« Êtes-vous chrétien, oui
ou non? »
Certaines questions vous assiègent
tout à coup, alors qu'on ne se les
posait plus. On s'en désintéressait. On
pensait les avoir congédiées. Peut-être
s'y dérobait-on, jour après jour, sans le
savoir. Conférences, rencontres, débats: ce sont les autres qui, dans ces lieux publics, m'ont interpellé, et sans détour. Au début, leur curiosité m'agaçait. Je n'étais pas loin de la
trouver inconvenante. Étais-je chrétien? Mais le savais-je moi-même ? C'est une qualité – ou une identité – dont, en tout cas, je ne songeais pas à me prévaloir. Je pressentais que la question devait un jour ou l'autre me rattraper mais, sans calcul délibéré, je campais dans le flou, l'ambigüité,
le non-dit. S'affirmer chrétien m'eût paru présomptueux pour ne pas dire grandiloquent, mais prétendre le contraire eût été de la lâcheté. Alors ? Alors, je remettais à plus tard, poussant devant moi ladite question, comme un bagage verrouillé, un peu encombrant. Et je n'allais pas à la messe.
Ou si peu...
Puis vient un moment où
le bagage doit être ouvert pour de bon. Ce n'est pas simple. Les aveux qui coûtent ne sont plus ceux d'autrefois, qui touchaient principalement à l'intimité du plaisir, aux dissidences amoureuses, aux «
fantasmes» inavoués. Sur tous ces sujets, nous avons vaincu le poids du silence, et adouci les souffrances
qui, parfois, allaient avec. On recommande à tous de parler haut et fort. Il y
a même surenchère. Êtes-vous homosexuel
ou échangiste ? Le confessant, qui viendra tout dire sous les sunlights à une heure de grande écoute, sera loué pour son audace, congratulé, montré en exemple. Tant mieux. En revanche, on embarrassera
nos contemporains en les sommant d'annoncer
sans détour, et publiquement, à quelle
vérité ils adhèrent dans le tréfonds d'eux mêmes. A quelle foi ils s'en
remettent ? Quelle croyance les fait vivre ?

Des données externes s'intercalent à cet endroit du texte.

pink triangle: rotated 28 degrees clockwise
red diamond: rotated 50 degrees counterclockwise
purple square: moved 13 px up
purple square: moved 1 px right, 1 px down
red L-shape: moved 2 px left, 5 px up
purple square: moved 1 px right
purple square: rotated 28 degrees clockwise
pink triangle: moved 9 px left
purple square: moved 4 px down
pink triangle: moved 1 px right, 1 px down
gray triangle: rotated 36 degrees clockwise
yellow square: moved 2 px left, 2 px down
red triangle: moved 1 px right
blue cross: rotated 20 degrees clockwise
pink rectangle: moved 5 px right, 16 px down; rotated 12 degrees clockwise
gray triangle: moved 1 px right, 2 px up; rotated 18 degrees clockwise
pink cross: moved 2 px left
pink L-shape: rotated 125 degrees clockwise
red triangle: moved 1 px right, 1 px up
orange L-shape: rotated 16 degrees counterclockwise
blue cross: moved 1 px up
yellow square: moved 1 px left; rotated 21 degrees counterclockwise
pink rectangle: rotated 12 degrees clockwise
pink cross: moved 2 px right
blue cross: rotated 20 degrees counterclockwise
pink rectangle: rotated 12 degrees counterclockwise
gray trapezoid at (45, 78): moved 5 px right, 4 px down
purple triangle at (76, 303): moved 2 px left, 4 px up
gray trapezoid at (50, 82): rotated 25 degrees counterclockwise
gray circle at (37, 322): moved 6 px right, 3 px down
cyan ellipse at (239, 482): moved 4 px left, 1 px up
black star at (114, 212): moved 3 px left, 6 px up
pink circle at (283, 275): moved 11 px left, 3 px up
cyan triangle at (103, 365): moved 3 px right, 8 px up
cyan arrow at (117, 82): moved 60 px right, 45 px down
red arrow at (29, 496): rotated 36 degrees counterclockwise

Quel Dieu ils honorent ou quelle divinité ils
récusent ? Les réponses, cette fois, risquent de
se faire attendre. Sur ces secrets-là, chacun préfère
garder porte dose. L'intimité véritable
aurait-elle changé d'objet et de périmètre
?
Sans aucun doute.
Alors, suis-je chrétien ?
Rétrospectivement, je comprends mieux
l'engourdissement d'esprit, l'accablement instinctif,
la prudence lasse qui m'assaillaient dès que je
m'approchais, par la pensée, de cette question
centrale. Je réagissais comme tout un chacun. Y
répondre de manière frontale, s'expliquer
sans tricherie exige qu'on accepte de « lâcher prise
». Qu'est-ce à dire ? Lâcher prise signifie
qu'on renoncera autant que possible à l'éloquence,
au calcul, à la rhétorique pour sortir du silence ou
des palinodies. Lâcher prise veut dire qu'on
s'exprimera « tout droit ». Avec le seul souci de
mettre à plat un témoignage. Tout simplement. Dans sa maladresse et son indécision. Lâcher prise, c'est sortir du bois pour s'avancer en terrain découvert, et – sauf exception – sans le bouclier protecteur que constituent les citations, l'érudition, les grands auteurs et les notes en bas de page. Non, il
faudra écrire cette fois en coupant au plus court.
Cela veut dire qu'on
renoncera à «faire le malin ». On essaiera de
rester au plus près de ce qu'on a effectivement
vécu, quitte à sembler ou trop compliqué ou – le
plus souvent – trop sommaire. Au risque de
faire sourire les spécialistes ou hausser les épaules à ces théoriciens de métier ou à ces théologiens valeureusement
attachés à la «patience du concept» mais dont le travail est peu lisible. Serai-je capable de m'en tenir à ce projet ? En tout cas cette imprudence me tente. Je voudrais écrire avec le plus de
clarté possible. Sans faire l'économie
d'une réflexion quand cela s'impose, mais
sans jamais m'égarer dans l'« esprit de
sérieux ».
Jean-Claude Guillebaud
Começo hoje a relembrar ou apreender a linguagem francesa, com a leitura de "Comment je suis redevenu chrétien", de Jean-Claude Guillebaud. E, por acaso, a lembrar-me do velho cristão e, sobretudo, se deus ainda e como existe e nos liga.